When God began to create the heavens and the earth, the earth was a formless void, one vast, dark, undifferentiated, unformed, uniform, chaotic mass. A wind from God moves over the great deep – and since in Hebrew “wind” and “spirit” are the same word, that also means the Spirit of God hovers over the depths. And God says “Let there be light” – and that word of God make a difference, where before there was only one thing, now there are two things: darkness and light – and the Spirit of God, which hovers and holds things together, draws the darkness and the light into relationship, so that they are not merely antagonists and opposites, but darkness and light become day and night, evening and morning, together one whole cycle of day. And all the rest of Creation depends on that orderly cycling of the day-and-night relationship.
It is the work of the Holy Spirit in Creation to bring differences into relationship, to make new dynamic wholes out of the bits and pieces and possibilities of life. And that Spirit came to Jesus, and that Spirit comes to those baptized into Jesus. And so that Spirit is at work in us whenever we draw differences into relationship. That’s what all those big, metaphysical, theological words mean; that’s the amazing, complex reality that emerges from simple, learnable steps: the Holy Spirit is at work in us to draw differences together into relationship.
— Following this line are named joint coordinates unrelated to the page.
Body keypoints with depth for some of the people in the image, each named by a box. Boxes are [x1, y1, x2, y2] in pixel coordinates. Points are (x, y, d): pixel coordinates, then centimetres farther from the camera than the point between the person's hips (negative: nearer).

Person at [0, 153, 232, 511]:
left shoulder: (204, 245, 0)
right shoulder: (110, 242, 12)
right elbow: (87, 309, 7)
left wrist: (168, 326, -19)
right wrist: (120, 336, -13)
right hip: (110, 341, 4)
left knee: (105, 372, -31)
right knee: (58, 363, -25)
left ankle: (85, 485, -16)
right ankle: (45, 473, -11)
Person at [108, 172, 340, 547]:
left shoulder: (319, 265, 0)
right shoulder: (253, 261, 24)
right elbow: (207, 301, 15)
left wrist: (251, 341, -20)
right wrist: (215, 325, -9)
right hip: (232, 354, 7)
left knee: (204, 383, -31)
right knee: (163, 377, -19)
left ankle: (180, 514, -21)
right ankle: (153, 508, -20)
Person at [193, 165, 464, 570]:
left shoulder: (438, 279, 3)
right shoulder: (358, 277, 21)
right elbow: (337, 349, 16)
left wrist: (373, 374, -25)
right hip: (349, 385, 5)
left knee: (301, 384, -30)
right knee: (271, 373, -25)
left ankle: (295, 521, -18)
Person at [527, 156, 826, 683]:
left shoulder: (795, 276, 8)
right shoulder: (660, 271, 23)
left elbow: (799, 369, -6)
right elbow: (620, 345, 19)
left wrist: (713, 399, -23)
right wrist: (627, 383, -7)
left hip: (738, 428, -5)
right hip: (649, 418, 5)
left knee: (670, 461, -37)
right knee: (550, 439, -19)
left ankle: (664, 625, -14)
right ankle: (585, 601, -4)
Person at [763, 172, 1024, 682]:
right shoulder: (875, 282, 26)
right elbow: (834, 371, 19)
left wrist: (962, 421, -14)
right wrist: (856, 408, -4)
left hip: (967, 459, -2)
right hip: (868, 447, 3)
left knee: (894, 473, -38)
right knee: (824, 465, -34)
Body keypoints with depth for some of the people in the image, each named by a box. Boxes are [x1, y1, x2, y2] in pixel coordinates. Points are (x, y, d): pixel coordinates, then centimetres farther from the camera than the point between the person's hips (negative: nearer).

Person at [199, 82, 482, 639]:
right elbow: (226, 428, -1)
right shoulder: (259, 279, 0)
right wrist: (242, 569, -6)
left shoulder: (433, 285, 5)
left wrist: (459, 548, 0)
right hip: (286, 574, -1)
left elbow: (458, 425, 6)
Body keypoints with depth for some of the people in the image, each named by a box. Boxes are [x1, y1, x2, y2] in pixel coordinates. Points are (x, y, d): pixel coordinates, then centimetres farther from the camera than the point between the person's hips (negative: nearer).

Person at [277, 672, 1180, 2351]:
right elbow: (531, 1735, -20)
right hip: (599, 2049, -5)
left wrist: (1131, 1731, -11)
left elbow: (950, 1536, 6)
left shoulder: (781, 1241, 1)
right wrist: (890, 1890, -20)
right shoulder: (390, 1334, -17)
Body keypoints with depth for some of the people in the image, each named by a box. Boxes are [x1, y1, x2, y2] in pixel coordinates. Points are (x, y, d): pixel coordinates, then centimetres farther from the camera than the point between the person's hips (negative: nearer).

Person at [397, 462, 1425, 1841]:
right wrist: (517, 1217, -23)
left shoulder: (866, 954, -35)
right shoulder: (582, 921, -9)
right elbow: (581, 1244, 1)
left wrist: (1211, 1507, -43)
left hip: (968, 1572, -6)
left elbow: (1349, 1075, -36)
And the thing about that is, it’s happening all the time. From the simplest, most basic, most down-to-earth bits of our daily experience, to the highest, grandest, most exalted, most spiritual moments our souls can reach, the Holy Spirit is constantly at work in us, drawing differences together in relationship, creating wholes that are more than the sums of their parts, and empowering us to be co-creators with God of ever-greater connections of relationship. Wherever we see life-giving relationship, there we see the Spirit; and the more we see the Spirit, the more we can join in the Spirit’s work.
So I want you to think for a moment about your own life, about your own experiences. Where do you see differences coming together into relationships around you? Different members of your family coming into relationship to raise kids or have fun or make a household? Different people in your office or your workplace coming into relationship to do good work? Different groups or constituencies coming together in the neighborhood or the town or the church to create relationships to bring equity and cooperation and mutual well-being? Where do you see differences coming together in dynamic relationships around you? And are there ways you can help those relationships to form and function and flourish?
Can you picture that in your life? If so, then you have pictured yourself co-creating with God in the power of the Holy Spirit. Whether you think of it as being specially spiritual or not, if you can bring differences together in relationship, then you are co-creating with God in the power of the Spirit.
You can do the most amazing things, if you learn the steps by which they’re done. Baptism, and our scriptures today, teach us the steps of co-creating in the Holy Spirit. Let us learn how to walk those steps together. Amen.